RAPID-Plus is a grant opportunity for institutions of higher education to provide professional development targeted to literacy instruction for educators responsible for upper elementary students in grades 4 and 5. RAPID-Plus will be supported by $3 million in ESSER state set-aside funding. The NJDOE will enter into an agreement with grantee colleges and universities that have the capacity to provide professional development to New Jersey educators. The Notice of Grant Opportunity for this program will be posted to the NJDOE’s website in the coming days.
“Our shared goal is to provide New Jersey’s young learners with the tools and resources they need to succeed, especially in light of pandemic-related impacts on learning. The pandemic presented our students with an abundance of new, unprecedented challenges, and we will continue to see the impact for years to come,” said Assemblywoman Pamela Lampitt, Chair of the Assembly Education Committee. “I appreciate the Department of Education’s efforts to bolster student learning with these programs, and I look forward to continuing to work together to accelerate learning recovery.”

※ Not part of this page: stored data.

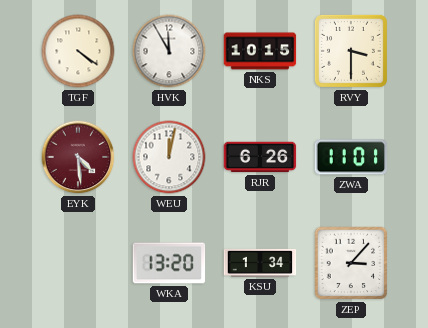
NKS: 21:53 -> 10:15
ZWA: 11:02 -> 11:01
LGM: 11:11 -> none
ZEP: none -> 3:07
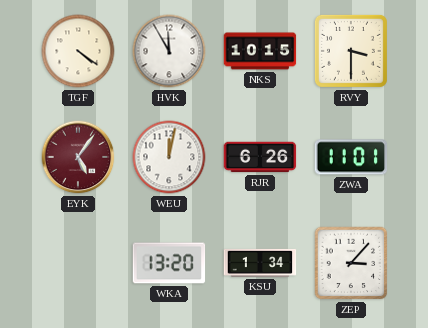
EYK: 4:29 -> 5:06
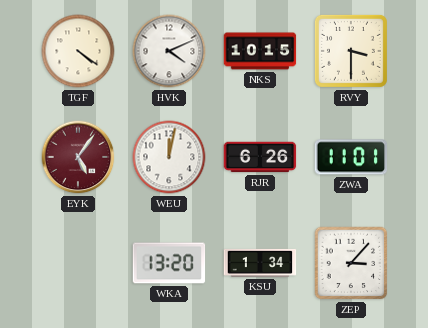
HVK: 11:55 -> 4:11
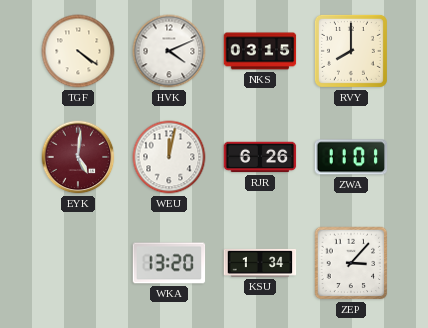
NKS: 10:15 -> 03:15
RVY: 3:30 -> 8:00
EYK: 5:06 -> 5:01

“We commend the Administration on recognizing the learning needs across all New Jersey school districts, because of the pandemic, and the actions they are taking to provide students and families with the support necessary to close these learning gaps,” said Dr. Richard Bozza, Executive Director NJASA.
“We commend Governor Murphy and the NJ Department of Education on the creation of a high-impact tutoring program to support New Jersey’s students in accelerating learning and meeting individual and timely learning needs post-pandemic,” said Karen Bingert, Executive Director, NJ Principals and Supervisors Association. “Utilizing tutors with just a few students at a time will complement the learning happening in our classrooms with our state’s talented and dedicated teachers, and reinforce critical skills and concepts that will move learning forward continuously. Statewide support and opportunities like this are why New Jersey’s schools remain among the very best in the nation.”

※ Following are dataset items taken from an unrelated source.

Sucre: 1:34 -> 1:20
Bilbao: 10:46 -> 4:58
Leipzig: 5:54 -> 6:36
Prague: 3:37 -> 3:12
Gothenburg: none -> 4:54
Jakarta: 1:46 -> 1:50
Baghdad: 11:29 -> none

“The NJSBA applauds the latest academic recovery initiatives launched today by the Murphy administration” said NJSBA’s Executive Director Dr. Timothy Purnell. “The high-impact tutoring and early literacy professional development programs detailed here represent meaningful investments in research-based learning supports for the students most significantly impacted by the COVID-19 pandemic. As the academic impacts of the last three years of disrupted learning come into sharper focus, we urgently need to reaffirm and expand our commitment to increasing instructional time and accelerating learning opportunities for students most in need. Today’s announcement advances that critical goal. We look forward to working with the Murphy administration on continuing to support districts in providing increased literacy professional development and fruitful partnerships with high-quality tutoring providers.”
“We believe that this tutoring plan will provide much-needed help for some of our most vulnerable students,” said Betsy Ginsburg, Executive Director of the Garden State Coalition of Schools.
“It is clear that the pandemic exacerbated existing learning gaps that left vulnerable students, especially those in cities like Newark, further behind,” said Kyle Rosenkrans, Executive Director, New Jersey Children’s Foundation. “We applaud the administration’s commitment to high dosage tutoring, an efficient tool to close those learning gaps because it meets students and families where they are and breaks down barriers to access the support students need to succeed.”